Base your interest calculations off of the opening debt balances from the prior period to avoid a circular reference and using iterations. You're interest expense will be slightly overstated (assuming high opening debt levels under a leveraged scenerio) but you're being more conservative then anything if building-out on an annual basis.

 

It wouldn't necessarily be "proper", but I guess for the debt that's not much of a shortcut.

However, I can't even imagine a model with the appropriate investor / management distributions waterfall that didn't have circular references (for time vesting options, performance based options, performance "catch-up" options, and any number of other crazy profit sharing arrangements that I have to build for any given deal).

 

Clearly most of you have never built ANY model, let alone a "proper" model. There is no way to build a fully functional simple 3 statement model without a "circ" due to interest income on cash since it depends on your interest from the rest of your debt and what if any revolver draw interest you have. If you don't know there is no shame is not responding, but you are poisoning your fellow newbies by talking

 

Actually, if you're just talking about the three statements without getting into more complicated waterfall-type calcs, then you can, as pmart suggested above, use beginning balance for all of the interest calcs (including interest expense on term/sub debt, interest expense on the drawn revolver, committment fees on the undrawn revlover, interest income on cash balances, etc.). The real problem is that the required shortcut (i.e., using begining instead of the average balance calcs) means that the model gets less and less accurate.

 
Best Response
  1. Open up excel and a single blank spreadsheet.
  2. Set your color palette, iterations, preferred method of calculation, move selection after enter, etc
  3. Save this new spreadsheet to your xlstart directory usually something like C:\Program Files\Microsoft Office\OFFICE11\XLSTART or C:\Documents and Settings\username\Application Data\Microsoft\Excel\XLSTART

Now, whenever you restart excel this settings sheet will open and set everything the way you like it and provide a blank template that does what you like.

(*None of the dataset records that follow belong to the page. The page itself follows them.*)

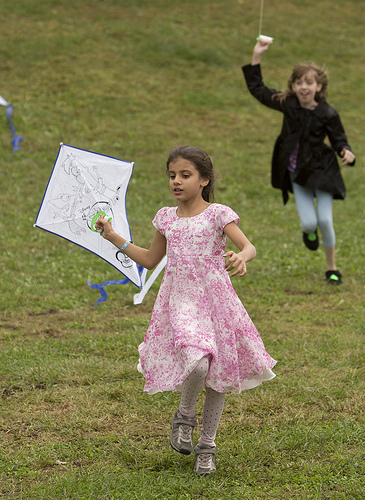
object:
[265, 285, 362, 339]
grass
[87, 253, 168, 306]
streamer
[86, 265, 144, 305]
blue tail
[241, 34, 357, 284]
child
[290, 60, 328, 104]
head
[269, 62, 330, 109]
hair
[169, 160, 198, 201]
face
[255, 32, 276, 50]
string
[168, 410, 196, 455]
shoe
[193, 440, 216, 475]
shoe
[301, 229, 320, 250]
shoe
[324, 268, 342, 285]
shoe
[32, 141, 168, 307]
girl kite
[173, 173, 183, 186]
nose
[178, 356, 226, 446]
socks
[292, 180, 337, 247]
jeans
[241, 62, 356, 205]
coat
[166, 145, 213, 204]
hair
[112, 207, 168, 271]
arm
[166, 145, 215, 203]
head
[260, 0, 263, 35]
kite string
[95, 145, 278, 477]
child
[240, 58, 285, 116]
arm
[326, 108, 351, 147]
arm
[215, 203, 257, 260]
arm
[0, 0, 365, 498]
field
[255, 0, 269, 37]
kite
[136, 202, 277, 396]
dress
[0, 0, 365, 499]
yard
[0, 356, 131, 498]
grass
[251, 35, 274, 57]
hand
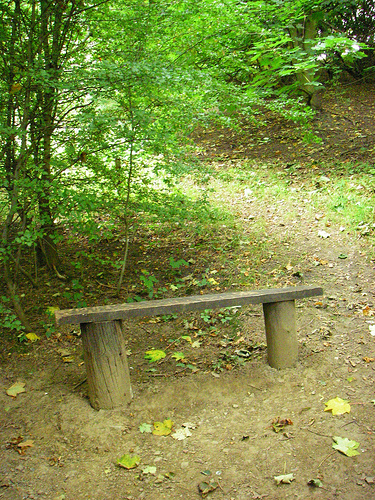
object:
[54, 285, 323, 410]
bench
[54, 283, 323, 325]
seat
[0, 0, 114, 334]
tree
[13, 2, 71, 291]
trunk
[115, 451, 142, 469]
leaf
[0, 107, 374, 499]
ground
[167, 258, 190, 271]
leaf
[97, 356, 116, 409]
crack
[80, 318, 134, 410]
log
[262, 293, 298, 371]
log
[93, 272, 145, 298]
stick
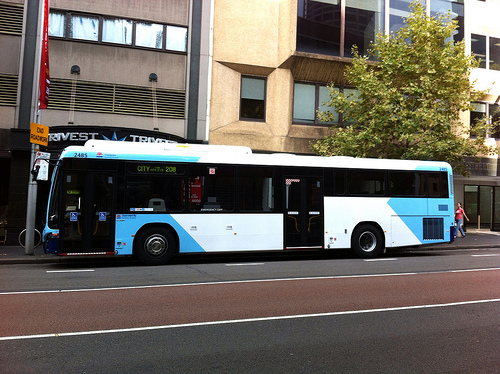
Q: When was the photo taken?
A: Daytime.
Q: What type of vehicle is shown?
A: Bus.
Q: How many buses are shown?
A: One.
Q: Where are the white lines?
A: Street.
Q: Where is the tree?
A: Behind the bus.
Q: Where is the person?
A: Sidewalk.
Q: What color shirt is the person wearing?
A: Red.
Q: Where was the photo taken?
A: On the street.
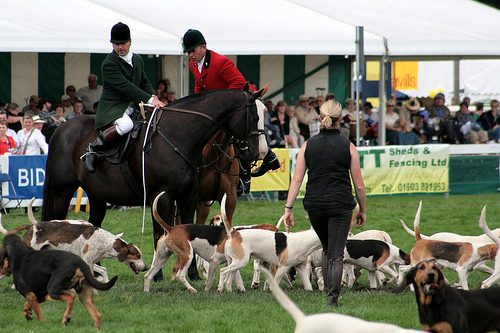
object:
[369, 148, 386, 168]
letter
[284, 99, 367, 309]
woman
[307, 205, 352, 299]
pants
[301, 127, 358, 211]
shirt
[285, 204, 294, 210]
bracelet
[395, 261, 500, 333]
dog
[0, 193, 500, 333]
ground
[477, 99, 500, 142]
spectator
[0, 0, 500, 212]
stand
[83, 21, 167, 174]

Also, yes in order to calculate interest correctly a model needs to be circular. Anyone who says beginning or ending debt is good enough will get slapped by any halfway competent associate or VP.

--There are stupid questions, so think first.
 

It's hard to know what people are talking about when they don't reference anything...

Powermonkey... that will work but only on NEW build models.. (who builds models from scratch?) Excel will override the users preferences with the workbook's preferences... but that is a great way to customize how your XL book looks when you boot up a new one.

Pelbo... to explain on here would take too long... think of interest expense as tying together all of the fin. statements (affects your net income... which affects your balance sheet & cash flows which in turn affect your net income... ). This is a fundamental of modeling and you should be comfortable with it before getting into banking (hopefully not already in banking)

Buysideguy: UBS LA boys are wild... all ballers!

Original post: how many models are you booting up that you cannot hit alt+t+o+c+alt+i... or even gasp use your mouse?

 

When you have crappy models from incompetent CFOs and you're required to make changes on a daily basis, it helps not to have to switch it on every time.